■ Your goal ■
Report every line in the listing that contains the string "pero".

+++

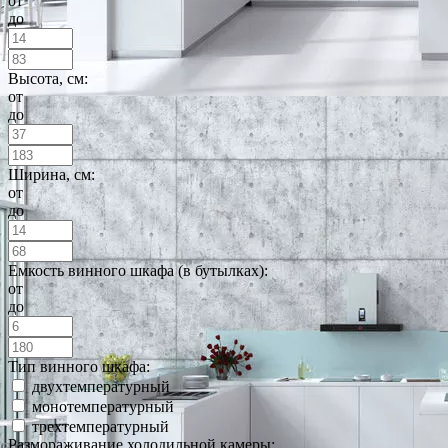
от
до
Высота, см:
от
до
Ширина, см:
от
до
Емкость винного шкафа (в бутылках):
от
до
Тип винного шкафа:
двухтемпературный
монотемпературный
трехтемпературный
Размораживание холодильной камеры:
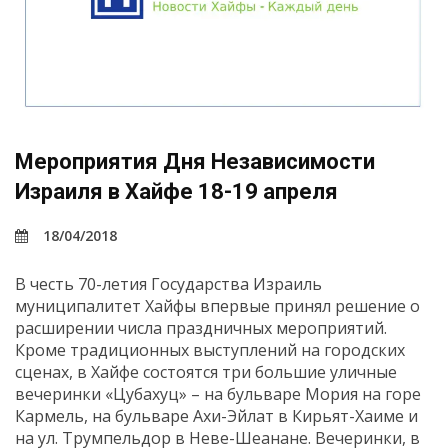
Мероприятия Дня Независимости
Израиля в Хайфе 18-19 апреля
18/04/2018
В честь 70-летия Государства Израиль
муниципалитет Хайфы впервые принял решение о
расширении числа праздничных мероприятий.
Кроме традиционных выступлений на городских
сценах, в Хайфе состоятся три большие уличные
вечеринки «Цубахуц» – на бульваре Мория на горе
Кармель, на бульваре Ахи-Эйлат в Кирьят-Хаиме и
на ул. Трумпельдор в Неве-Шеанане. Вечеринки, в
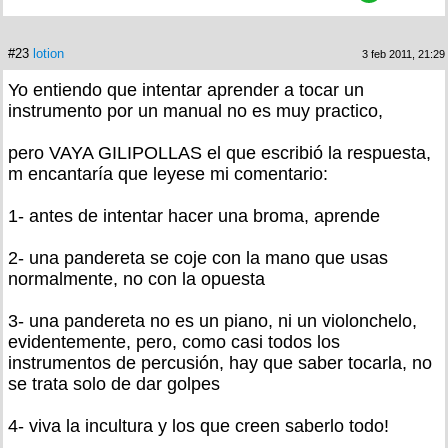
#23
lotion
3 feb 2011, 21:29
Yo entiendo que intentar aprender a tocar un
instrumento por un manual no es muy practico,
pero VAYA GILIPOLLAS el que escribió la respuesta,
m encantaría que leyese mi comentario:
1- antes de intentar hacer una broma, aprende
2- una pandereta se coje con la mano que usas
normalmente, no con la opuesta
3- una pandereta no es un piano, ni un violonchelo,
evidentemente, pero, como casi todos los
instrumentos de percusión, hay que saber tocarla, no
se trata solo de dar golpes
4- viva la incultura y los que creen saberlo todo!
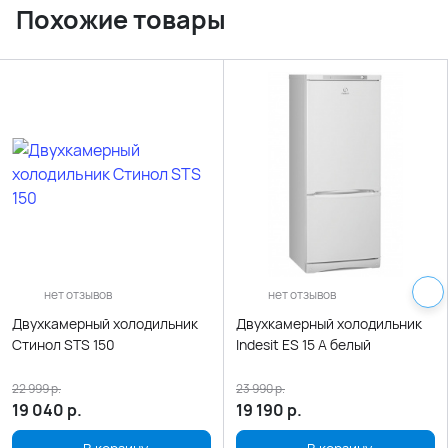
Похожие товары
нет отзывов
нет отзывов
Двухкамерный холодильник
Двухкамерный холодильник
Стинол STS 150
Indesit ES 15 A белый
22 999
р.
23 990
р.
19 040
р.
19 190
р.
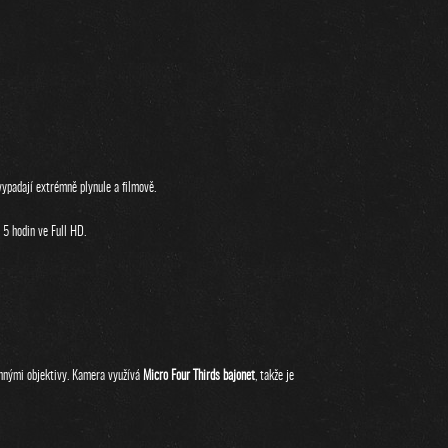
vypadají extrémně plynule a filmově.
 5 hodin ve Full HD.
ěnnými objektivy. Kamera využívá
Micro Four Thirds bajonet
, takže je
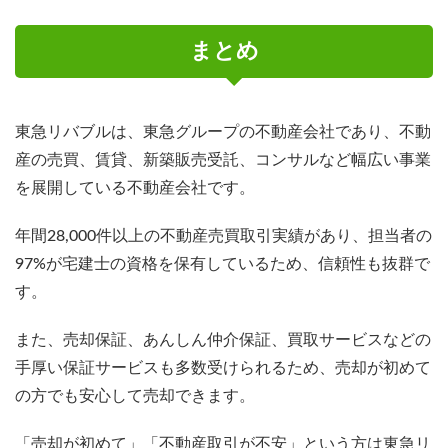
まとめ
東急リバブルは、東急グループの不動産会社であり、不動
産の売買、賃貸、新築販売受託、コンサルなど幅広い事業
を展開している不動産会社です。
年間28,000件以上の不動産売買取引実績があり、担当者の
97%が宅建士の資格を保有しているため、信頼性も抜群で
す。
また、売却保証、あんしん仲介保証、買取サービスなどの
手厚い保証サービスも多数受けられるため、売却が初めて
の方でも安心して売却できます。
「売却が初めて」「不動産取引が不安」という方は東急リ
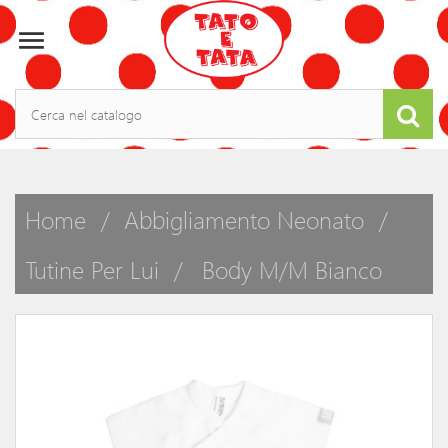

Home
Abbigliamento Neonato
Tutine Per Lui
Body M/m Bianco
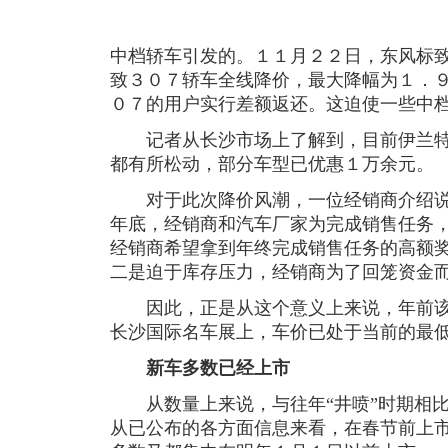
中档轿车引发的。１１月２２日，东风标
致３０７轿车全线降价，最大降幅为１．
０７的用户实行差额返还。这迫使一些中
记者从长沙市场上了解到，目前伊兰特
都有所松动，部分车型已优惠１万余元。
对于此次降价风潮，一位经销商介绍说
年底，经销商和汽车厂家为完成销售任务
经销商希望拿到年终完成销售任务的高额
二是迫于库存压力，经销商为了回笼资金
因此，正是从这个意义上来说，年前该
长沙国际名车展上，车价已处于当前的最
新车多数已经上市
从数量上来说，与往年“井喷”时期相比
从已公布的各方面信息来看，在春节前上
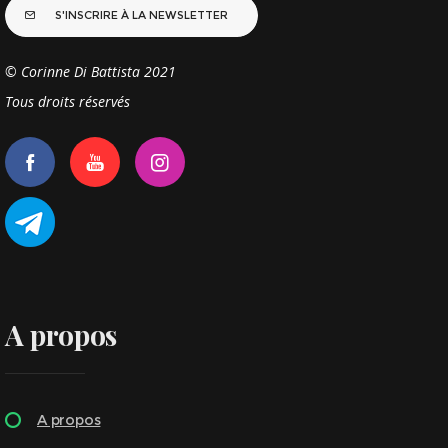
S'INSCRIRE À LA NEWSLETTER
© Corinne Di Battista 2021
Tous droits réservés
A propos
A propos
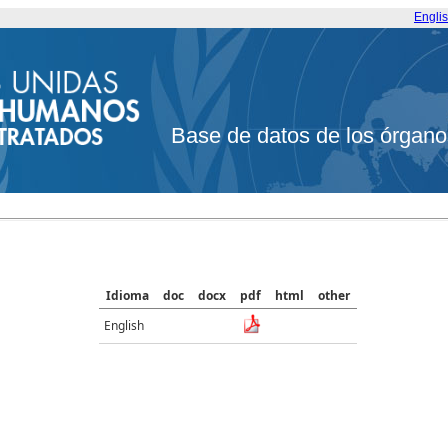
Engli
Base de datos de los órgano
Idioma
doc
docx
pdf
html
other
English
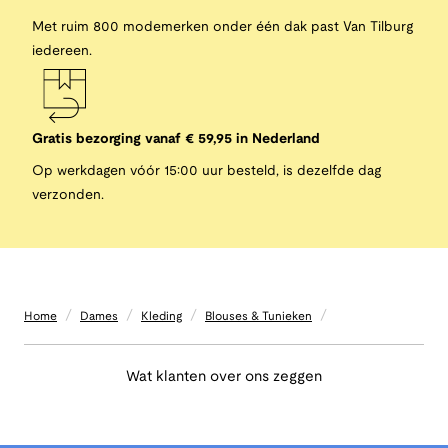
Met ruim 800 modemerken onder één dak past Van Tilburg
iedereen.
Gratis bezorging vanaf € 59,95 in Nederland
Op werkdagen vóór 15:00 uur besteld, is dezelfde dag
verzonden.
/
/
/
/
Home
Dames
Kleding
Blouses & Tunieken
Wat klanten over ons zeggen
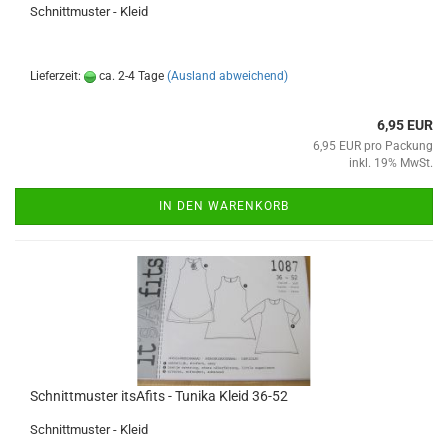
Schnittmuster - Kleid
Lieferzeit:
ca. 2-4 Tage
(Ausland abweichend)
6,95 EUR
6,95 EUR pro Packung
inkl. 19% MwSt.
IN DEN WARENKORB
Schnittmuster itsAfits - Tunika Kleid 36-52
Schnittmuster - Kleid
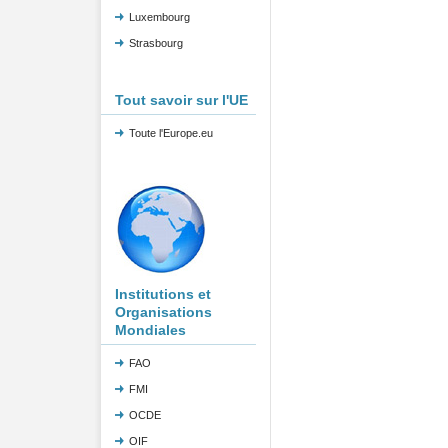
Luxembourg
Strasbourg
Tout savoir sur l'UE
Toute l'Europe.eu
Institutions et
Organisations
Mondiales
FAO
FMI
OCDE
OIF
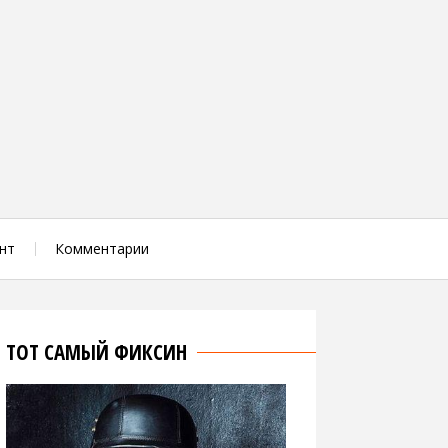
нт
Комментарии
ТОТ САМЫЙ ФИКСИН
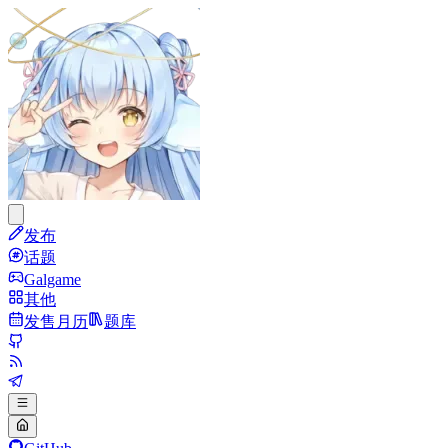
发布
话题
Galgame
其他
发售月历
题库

+++

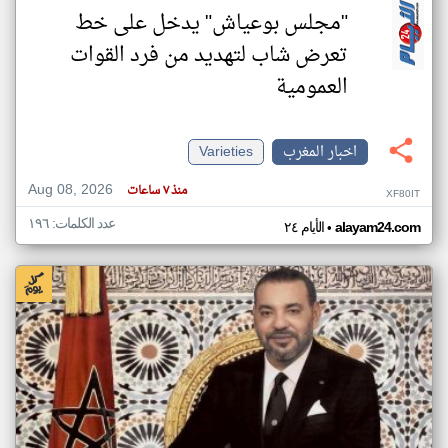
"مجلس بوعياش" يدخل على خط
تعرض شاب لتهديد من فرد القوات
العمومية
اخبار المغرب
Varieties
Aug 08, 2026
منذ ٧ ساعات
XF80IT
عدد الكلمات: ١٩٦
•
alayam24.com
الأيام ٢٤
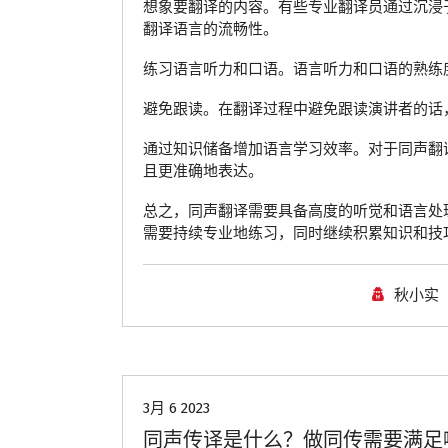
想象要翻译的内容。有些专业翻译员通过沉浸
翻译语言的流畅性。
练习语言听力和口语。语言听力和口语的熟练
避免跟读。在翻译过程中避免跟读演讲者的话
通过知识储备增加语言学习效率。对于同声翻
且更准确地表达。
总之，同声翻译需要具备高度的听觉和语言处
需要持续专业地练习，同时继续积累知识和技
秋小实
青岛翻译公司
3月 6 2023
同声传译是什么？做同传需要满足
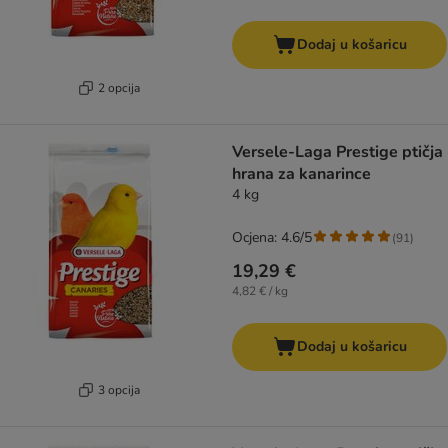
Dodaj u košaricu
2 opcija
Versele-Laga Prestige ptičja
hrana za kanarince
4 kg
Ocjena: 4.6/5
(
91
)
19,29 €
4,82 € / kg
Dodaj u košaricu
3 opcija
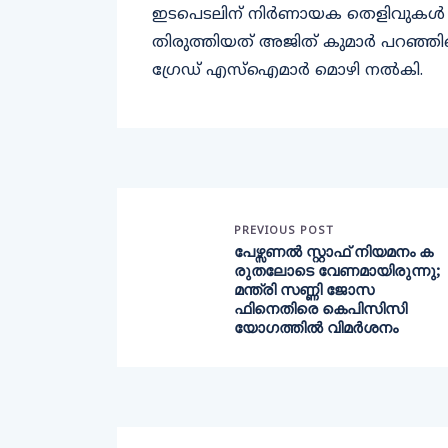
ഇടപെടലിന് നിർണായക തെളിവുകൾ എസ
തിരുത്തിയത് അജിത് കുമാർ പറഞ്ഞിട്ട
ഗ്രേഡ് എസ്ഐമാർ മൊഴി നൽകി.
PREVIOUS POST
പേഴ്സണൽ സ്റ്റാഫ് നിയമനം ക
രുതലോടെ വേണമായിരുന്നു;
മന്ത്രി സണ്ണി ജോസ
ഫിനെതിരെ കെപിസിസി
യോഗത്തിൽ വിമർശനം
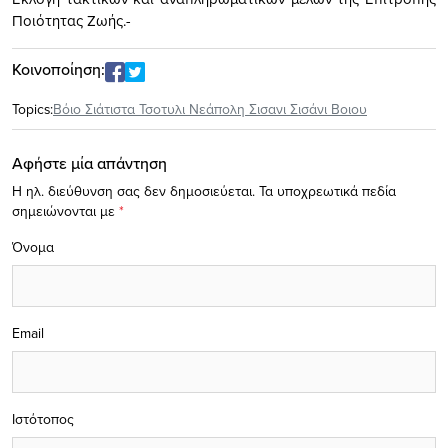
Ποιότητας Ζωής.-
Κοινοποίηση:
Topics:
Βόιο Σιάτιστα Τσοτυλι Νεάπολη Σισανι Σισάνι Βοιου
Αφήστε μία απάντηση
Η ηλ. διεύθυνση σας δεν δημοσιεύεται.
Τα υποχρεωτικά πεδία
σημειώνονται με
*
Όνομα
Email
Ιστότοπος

+++

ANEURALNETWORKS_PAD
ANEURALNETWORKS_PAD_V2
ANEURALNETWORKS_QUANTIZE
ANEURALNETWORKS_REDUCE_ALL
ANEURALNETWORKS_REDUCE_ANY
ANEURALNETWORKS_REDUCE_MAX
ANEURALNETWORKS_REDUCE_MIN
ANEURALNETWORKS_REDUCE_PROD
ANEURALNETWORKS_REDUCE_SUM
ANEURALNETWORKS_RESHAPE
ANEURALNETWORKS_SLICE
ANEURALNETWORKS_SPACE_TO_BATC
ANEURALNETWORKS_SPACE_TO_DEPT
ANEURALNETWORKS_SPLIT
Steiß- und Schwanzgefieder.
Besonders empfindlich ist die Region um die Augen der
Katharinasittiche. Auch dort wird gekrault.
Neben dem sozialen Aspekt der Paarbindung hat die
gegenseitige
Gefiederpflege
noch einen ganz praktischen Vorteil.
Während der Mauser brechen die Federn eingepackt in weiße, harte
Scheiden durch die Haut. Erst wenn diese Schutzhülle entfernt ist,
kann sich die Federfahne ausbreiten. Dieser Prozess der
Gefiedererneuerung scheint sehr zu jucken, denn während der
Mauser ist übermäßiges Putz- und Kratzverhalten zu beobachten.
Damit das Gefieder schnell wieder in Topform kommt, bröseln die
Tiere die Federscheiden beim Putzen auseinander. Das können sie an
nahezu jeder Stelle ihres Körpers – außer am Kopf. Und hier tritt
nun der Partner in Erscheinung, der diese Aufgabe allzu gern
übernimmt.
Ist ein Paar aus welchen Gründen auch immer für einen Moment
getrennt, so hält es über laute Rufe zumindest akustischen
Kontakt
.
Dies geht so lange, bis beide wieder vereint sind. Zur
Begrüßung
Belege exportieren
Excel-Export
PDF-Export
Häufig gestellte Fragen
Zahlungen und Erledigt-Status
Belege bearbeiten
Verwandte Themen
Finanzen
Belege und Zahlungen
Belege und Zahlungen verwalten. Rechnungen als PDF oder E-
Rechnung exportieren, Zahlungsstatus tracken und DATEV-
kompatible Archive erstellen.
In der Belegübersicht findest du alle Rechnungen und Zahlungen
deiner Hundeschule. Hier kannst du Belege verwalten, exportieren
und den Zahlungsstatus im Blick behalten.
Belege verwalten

+++

■ Exercise output ■
pero VAYA GILIPOLLAS el que escribió la respuesta,
evidentemente, pero, como casi todos los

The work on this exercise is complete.